Up until now, Japanese local governments had been experimenting with something like the system we are familiar with here in the US. However, revenue could only be raised by soliciting voluntary contributions, which constrained their fundraising ability, produced unstable annual revenue streams, and led to free-rider problems. The hope is that this change will address each of these issues.
The process basically involves:
1. Submission of a Local Revitalization Plan by a municipal government to the Cabinet Office of the Prime Minister of Japan for approval.
2. Submission of a plan to the municipal government (the council / assembly), drawn up by what they call an “area management group” (basically, an incorporated BID) detailing their area of operations, activities, objectives, and beneficiaries of this effort. This plan must have been agreed to by a two-thirds majority of not only the beneficiaries (businesses) within the area cited but also comprising two-thirds of the total revenue expected to be raised from these beneficiaries.
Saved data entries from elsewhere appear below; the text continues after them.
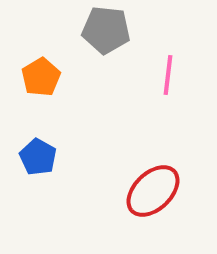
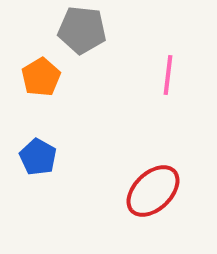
gray pentagon: moved 24 px left
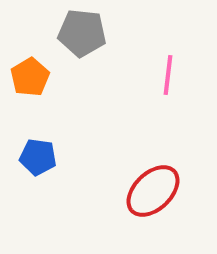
gray pentagon: moved 3 px down
orange pentagon: moved 11 px left
blue pentagon: rotated 21 degrees counterclockwise
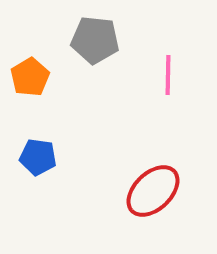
gray pentagon: moved 13 px right, 7 px down
pink line: rotated 6 degrees counterclockwise
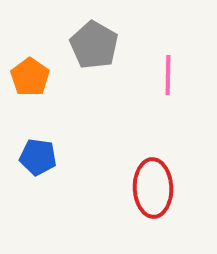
gray pentagon: moved 1 px left, 5 px down; rotated 24 degrees clockwise
orange pentagon: rotated 6 degrees counterclockwise
red ellipse: moved 3 px up; rotated 48 degrees counterclockwise
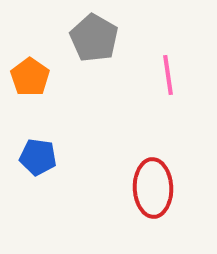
gray pentagon: moved 7 px up
pink line: rotated 9 degrees counterclockwise
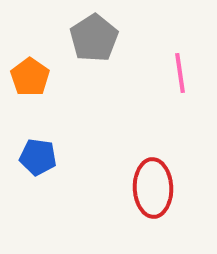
gray pentagon: rotated 9 degrees clockwise
pink line: moved 12 px right, 2 px up
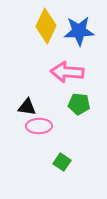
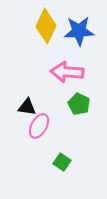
green pentagon: rotated 20 degrees clockwise
pink ellipse: rotated 60 degrees counterclockwise
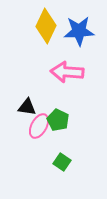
green pentagon: moved 21 px left, 16 px down
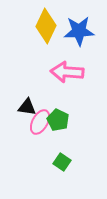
pink ellipse: moved 1 px right, 4 px up
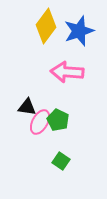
yellow diamond: rotated 12 degrees clockwise
blue star: rotated 16 degrees counterclockwise
green square: moved 1 px left, 1 px up
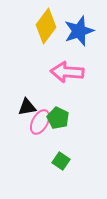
black triangle: rotated 18 degrees counterclockwise
green pentagon: moved 2 px up
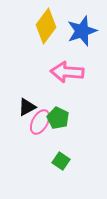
blue star: moved 3 px right
black triangle: rotated 18 degrees counterclockwise
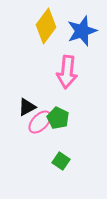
pink arrow: rotated 88 degrees counterclockwise
pink ellipse: rotated 15 degrees clockwise
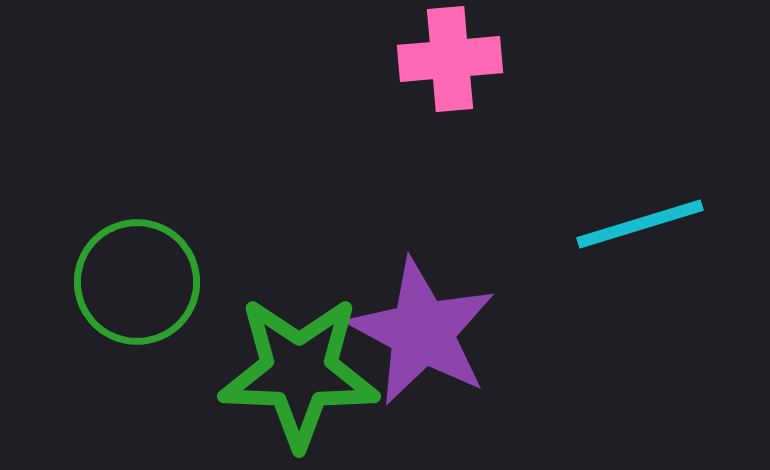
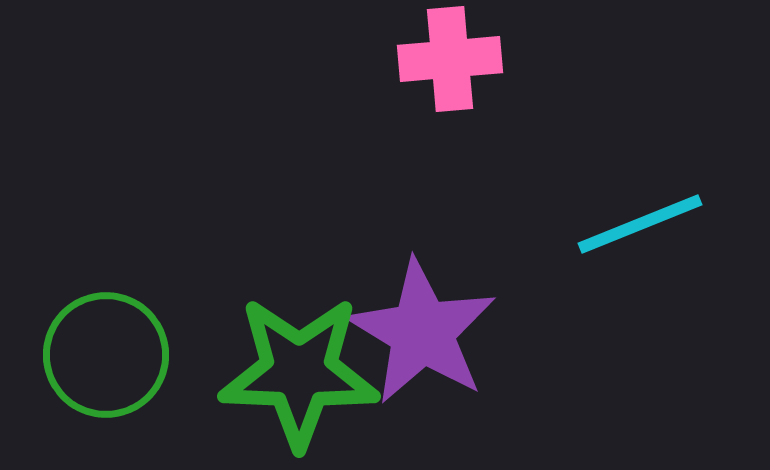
cyan line: rotated 5 degrees counterclockwise
green circle: moved 31 px left, 73 px down
purple star: rotated 3 degrees clockwise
3. Certification of this plan by the municipal assembly and the mayor.
4. Establishment of a local law by the municipal assembly detailing how the amount of surcharge to be levied will be determined and how it will be collected.
5. Collection of the surcharge by the municipal government from the beneficiaries in the prescribed area.
6. Transfer of these proceeds to the area management group to pay for their activities.
The definition of “beneficiary” includes businesses as well as property owners, making it somewhat different from the system in New York City, where the assessment is laid solely on the property owners (though they may recoup this expense from their tenants).
The two-thirds rule is structured to avoid a situation where numerous small businesses force a plan on one or more major businesses that would be left paying for most of the activity whether they agree to it or not.
Many local groups reportedly also have not bothered to delineate their physical or geographic areas of activity up to now, so this new law requires them to do that. They must also be officially incorporated nonprofit bodies.
No plan may extend more than five years, so the group must seek new approval for their planned activities at least that often.
The plan can be cut off at any time if a third or more of the beneficiaries vote to end it.
The groups must follow laws governing things like transparency and the creation of boards, although these differ from the US model. For one thing, there do not appear to be any ex officio seats on the boards, but the mayor has authority to directly order the group to report on its financials and activity.
Local governments in Japan have been creating these area management groups for years on their own, but stable funding and a uniform set of guidelines for their creation and operation remained issues. The new law would also potentially give the national government more authority to involve itself in their activities and funding.
The creation of BIDs along the lines of the American model is one more way Japan is working to find ways to provide necessary public services more economically and effectively. JLGC New York looks forward to continuing to support this work.